I know I’ve been beating this drum a whole lot lately, but I’m not going to stop. You need to be in a small group or a LIFE class where you can develop some depth in your Christian relationships. You need to be accountable to others and they need to be accountable to you. If those futurists are right then the future is bleak because church pews will become a graveyard of disconnected limbs and orphans seeking shelter in a building instead of a family. But if the world is going to hear the real, life transforming, powerful message of Jesus Christ, then we have to realize our need for the church.
3. We must realize our need to tell others.
A preacher of 100 years ago was asked why he was so passionate in the way he preached. His answer was a simple one, “I preach as a dying man speaking to dying men.” I don’t notice that sense of urgency much any more. Now I’m not saying that you ought to be “in your face” with Jesus, or that you should fall all over yourself to bring every conversation around to an opportunity to witness. But what I am saying is that we can’t say that we have fully surrendered our lives to Jesus if we won’t tell others about Him. C. S. Lewis said, “The glory of God, and, as our only means to glorifying him, the salvation of human souls, is the real business of life.”

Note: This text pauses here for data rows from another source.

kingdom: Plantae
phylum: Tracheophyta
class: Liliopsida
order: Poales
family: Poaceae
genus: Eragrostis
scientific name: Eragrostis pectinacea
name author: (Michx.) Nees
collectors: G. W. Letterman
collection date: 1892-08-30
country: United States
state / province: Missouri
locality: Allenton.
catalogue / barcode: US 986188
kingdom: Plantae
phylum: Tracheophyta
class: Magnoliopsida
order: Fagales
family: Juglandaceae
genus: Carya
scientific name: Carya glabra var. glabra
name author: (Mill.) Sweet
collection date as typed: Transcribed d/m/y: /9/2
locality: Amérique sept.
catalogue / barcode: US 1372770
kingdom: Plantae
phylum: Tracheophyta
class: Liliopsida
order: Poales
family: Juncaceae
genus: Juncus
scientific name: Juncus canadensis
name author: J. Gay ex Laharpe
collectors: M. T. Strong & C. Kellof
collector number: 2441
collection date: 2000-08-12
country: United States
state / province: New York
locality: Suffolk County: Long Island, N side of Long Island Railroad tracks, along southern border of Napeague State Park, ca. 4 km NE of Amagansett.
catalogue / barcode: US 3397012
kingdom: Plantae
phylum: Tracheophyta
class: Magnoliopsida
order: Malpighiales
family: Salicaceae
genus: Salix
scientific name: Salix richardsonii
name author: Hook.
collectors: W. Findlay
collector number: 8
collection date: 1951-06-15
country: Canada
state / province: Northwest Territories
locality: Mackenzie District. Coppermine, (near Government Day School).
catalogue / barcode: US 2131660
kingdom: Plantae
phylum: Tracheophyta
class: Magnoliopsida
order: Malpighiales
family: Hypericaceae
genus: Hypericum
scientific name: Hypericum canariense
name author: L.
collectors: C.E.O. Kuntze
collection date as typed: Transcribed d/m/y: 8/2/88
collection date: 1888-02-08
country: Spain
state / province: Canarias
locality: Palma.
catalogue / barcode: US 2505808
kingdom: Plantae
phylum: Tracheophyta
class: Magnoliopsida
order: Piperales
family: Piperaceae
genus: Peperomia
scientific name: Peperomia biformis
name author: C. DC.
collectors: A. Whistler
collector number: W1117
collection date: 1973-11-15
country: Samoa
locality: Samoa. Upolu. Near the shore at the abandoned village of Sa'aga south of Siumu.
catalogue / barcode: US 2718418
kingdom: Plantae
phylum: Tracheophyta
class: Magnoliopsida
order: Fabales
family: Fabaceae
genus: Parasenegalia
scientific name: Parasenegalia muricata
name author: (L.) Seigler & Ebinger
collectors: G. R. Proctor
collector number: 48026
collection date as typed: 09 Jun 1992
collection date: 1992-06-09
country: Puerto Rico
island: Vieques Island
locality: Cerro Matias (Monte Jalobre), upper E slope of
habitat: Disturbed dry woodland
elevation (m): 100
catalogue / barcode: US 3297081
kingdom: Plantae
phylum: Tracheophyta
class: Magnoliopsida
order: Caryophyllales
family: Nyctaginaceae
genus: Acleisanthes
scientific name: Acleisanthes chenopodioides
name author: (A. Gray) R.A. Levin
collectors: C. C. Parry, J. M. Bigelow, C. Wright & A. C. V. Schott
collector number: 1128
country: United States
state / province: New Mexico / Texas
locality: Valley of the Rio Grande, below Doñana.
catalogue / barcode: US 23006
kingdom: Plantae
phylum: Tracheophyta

So what is it that keeps us from telling others? Sometimes it’s fear of rejection, other times its apathy, and sometimes it’s just that we think we don’t know enough. So let me ask you, if you knew the cure for cancer or AIDS, would you tell others? If you knew how to solve the economic woes lately, would you let somebody know? If you knew how a person could live forever, would you love them enough to let them know? If you’re not sure you know enough, let me tell you what they need you to tell them.
Follow Jesus. He said, “I am the way, the truth, and the life, and nobody comes to the Father but by me.” The only one who knows the way is Him. In Hebrews it says in essence that Jesus blazed a trail through life that He calls all of us to follow. Picture Him hacking a way through the jungle of life, then looking back at us and saying, “Come on, follow me.” He knows the way and it is described for us in the pages of this book. Our job is to walk in his path and to be about the task of helping others find their way to the path also. You don’t need to know all the answers. Nobody does. The main thing we all need to realize is that we can’t be too shy to introduce the people around us to the one who is leading the way through this life and into heaven. They need to know Him. It’s a matter of life and death.
You know, when we get a strong dose of reality, it is sobering. But isn’t it better to be sobered by reality than to be deliriously happy about a lie. I read a quote by a science fiction writer that I thought was pretty good. He said, “Reality is that which, when you stop believing in it, doesn’t go away.” Some people think that all of the fuss about God and Jesus is just a bunch of religious mumbo-jumbo that has nothing to do with reality. But the truth is that only in Christ do we come to know reality. We have been told that everything in this world is going away some day, but only that which is “in Christ” won’t go away. My prayer is that our congregation will be solidly enough founded in the truth of Christ, that no matter what happens, we will be a part of Christ’s Unstoppable Church.